> Exercise goal
Check each line of the listing, and copy it if it contains the word "page".
*** Records for this task ***
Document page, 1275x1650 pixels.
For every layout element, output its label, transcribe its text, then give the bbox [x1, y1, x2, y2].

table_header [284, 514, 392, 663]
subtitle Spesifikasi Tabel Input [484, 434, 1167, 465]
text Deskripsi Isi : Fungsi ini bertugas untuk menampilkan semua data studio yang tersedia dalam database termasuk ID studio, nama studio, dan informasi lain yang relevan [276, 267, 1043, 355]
*** End of Records for this task ***
*** Records for this task ***
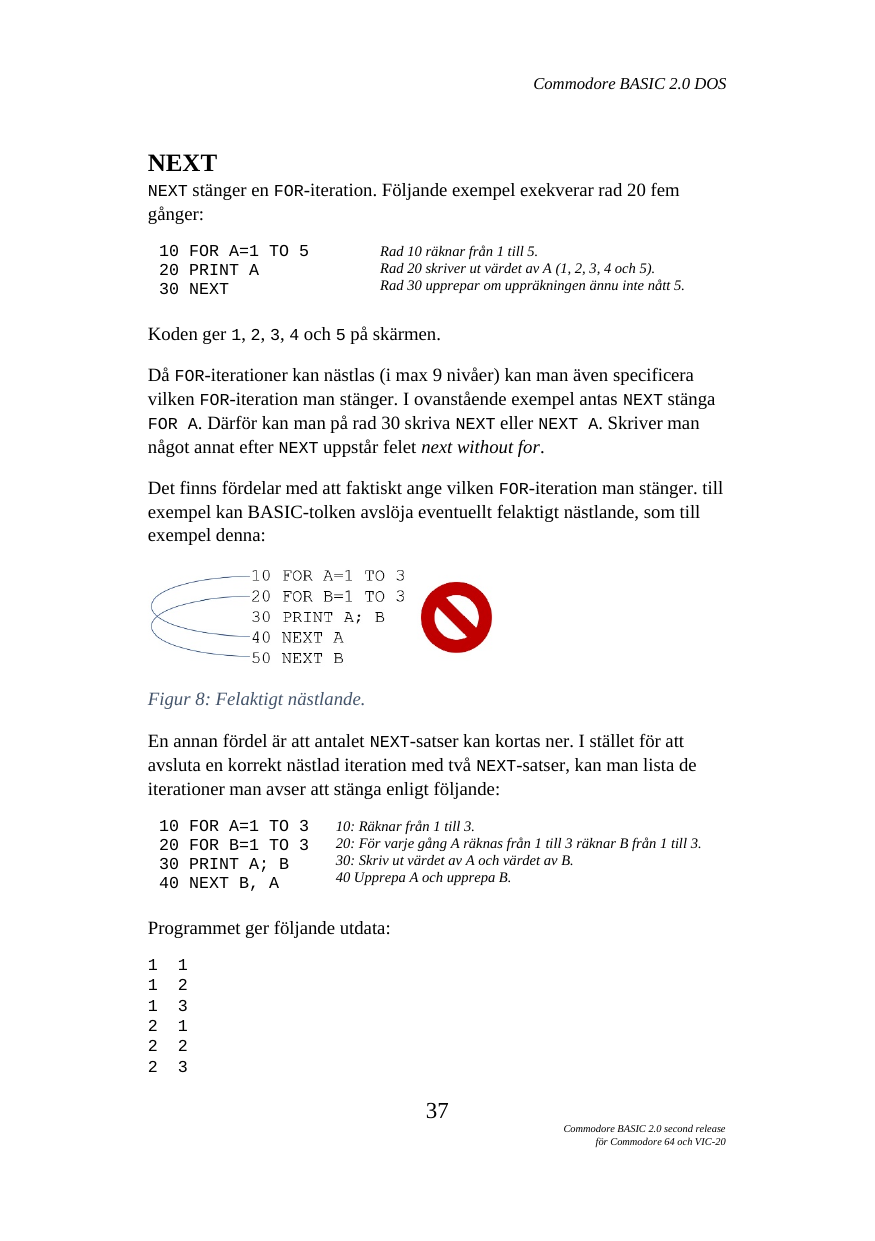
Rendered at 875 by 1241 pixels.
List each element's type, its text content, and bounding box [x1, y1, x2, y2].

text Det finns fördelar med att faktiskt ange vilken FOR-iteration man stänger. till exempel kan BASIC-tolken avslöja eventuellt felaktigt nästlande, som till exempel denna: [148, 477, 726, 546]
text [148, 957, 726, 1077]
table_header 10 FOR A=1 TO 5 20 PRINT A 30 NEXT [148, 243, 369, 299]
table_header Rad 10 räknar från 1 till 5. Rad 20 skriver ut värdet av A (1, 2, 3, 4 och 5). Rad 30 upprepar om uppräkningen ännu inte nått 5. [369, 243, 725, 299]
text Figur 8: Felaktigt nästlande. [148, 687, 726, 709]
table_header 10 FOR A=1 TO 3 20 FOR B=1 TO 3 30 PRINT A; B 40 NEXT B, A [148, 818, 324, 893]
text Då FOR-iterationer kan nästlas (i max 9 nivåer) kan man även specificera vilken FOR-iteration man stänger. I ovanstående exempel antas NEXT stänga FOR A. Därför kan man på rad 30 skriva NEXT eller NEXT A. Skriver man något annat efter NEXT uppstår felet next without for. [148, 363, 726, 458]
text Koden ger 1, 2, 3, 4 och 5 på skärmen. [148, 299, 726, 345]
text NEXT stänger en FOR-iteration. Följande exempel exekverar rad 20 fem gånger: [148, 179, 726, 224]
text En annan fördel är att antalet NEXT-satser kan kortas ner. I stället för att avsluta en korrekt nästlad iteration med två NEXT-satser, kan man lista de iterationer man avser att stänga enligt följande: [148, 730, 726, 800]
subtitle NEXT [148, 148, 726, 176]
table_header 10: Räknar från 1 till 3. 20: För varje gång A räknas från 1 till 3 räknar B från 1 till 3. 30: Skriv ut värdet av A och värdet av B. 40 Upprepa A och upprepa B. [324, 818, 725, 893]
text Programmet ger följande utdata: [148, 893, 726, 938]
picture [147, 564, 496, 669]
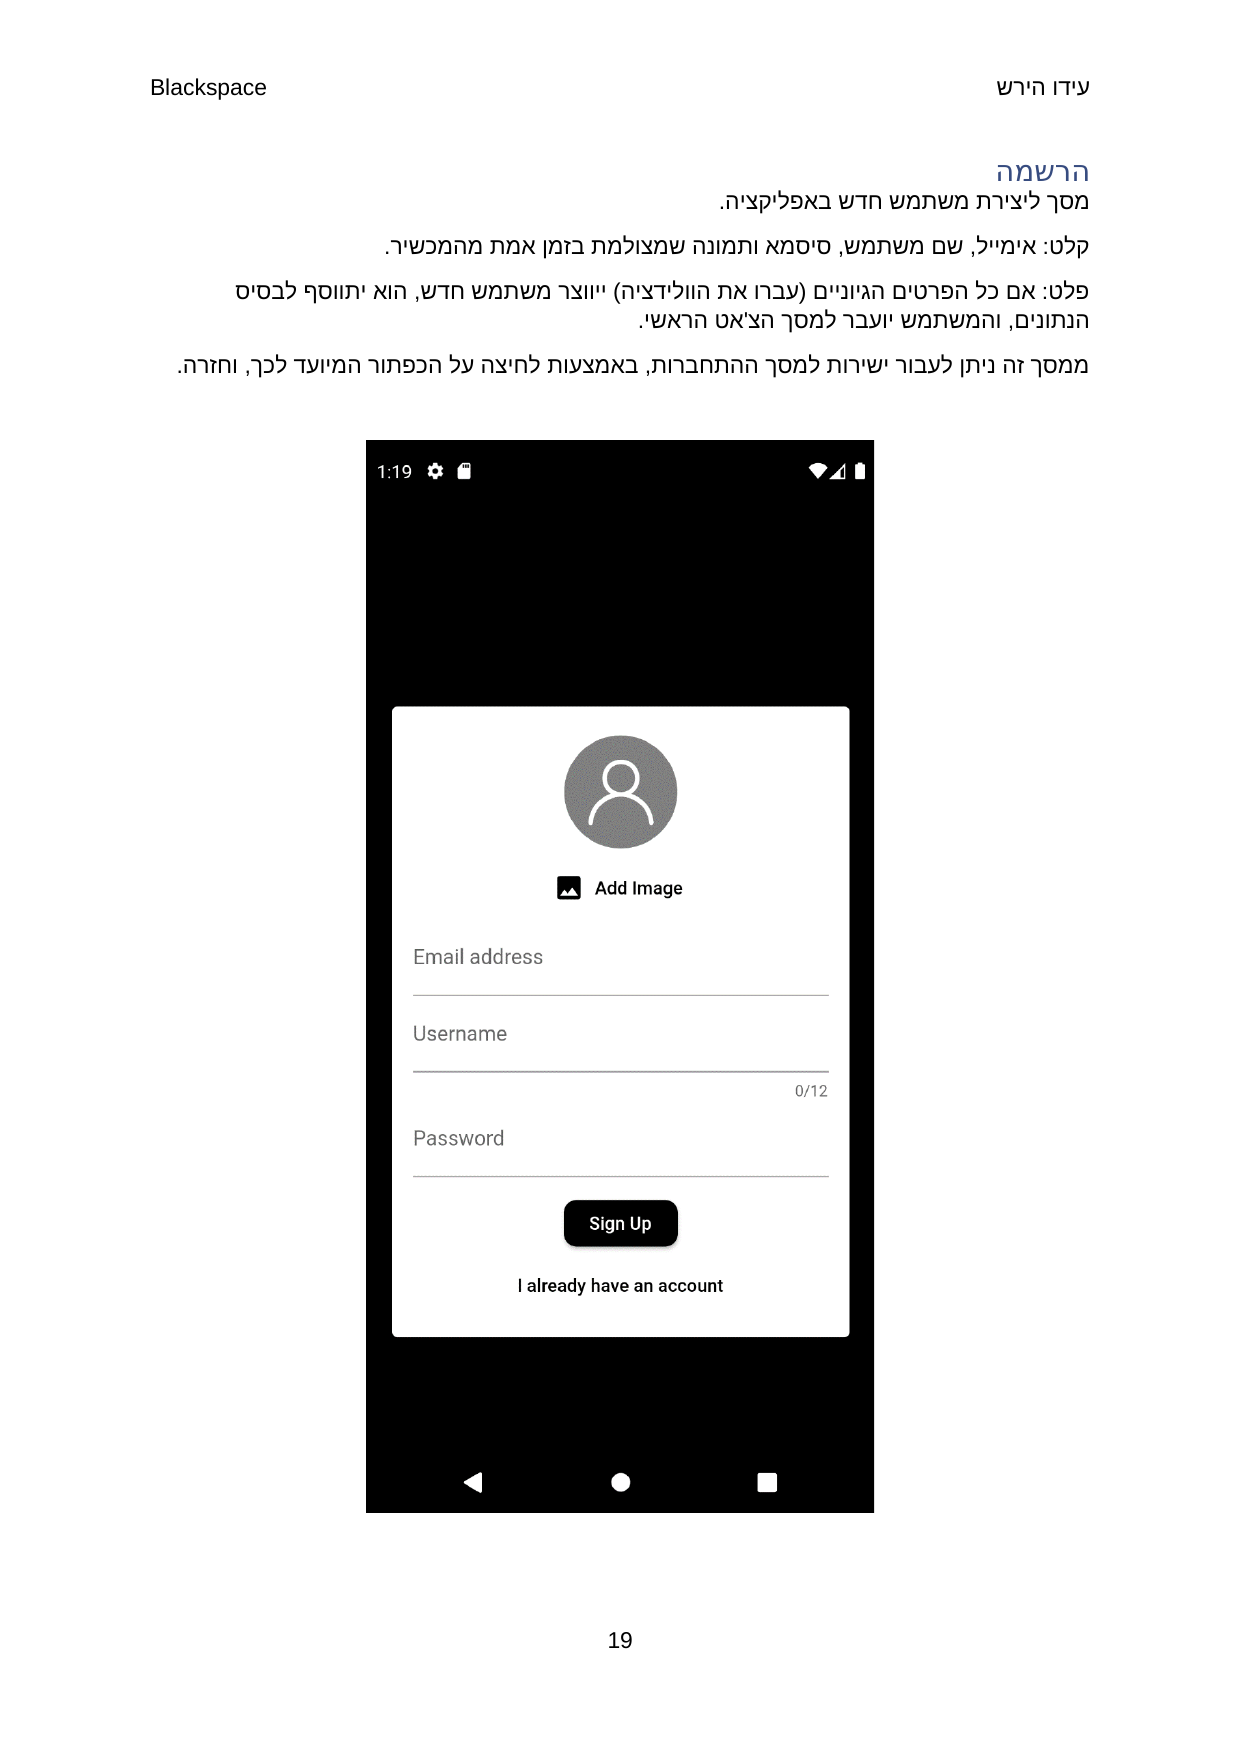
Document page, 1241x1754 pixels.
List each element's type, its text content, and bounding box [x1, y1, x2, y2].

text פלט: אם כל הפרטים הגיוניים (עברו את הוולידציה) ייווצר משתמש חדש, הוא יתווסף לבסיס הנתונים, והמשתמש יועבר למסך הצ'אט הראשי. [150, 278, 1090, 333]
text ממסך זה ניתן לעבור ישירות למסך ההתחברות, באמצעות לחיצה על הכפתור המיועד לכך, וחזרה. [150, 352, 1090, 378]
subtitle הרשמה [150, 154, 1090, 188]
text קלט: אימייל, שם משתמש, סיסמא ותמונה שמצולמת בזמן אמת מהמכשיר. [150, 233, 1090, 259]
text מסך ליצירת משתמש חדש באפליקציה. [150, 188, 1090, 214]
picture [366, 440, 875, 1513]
*** End of Records for this task ***
> Problem solution
Document page, 1275x1650 pixels.
Document page, 1241x1754 pixels.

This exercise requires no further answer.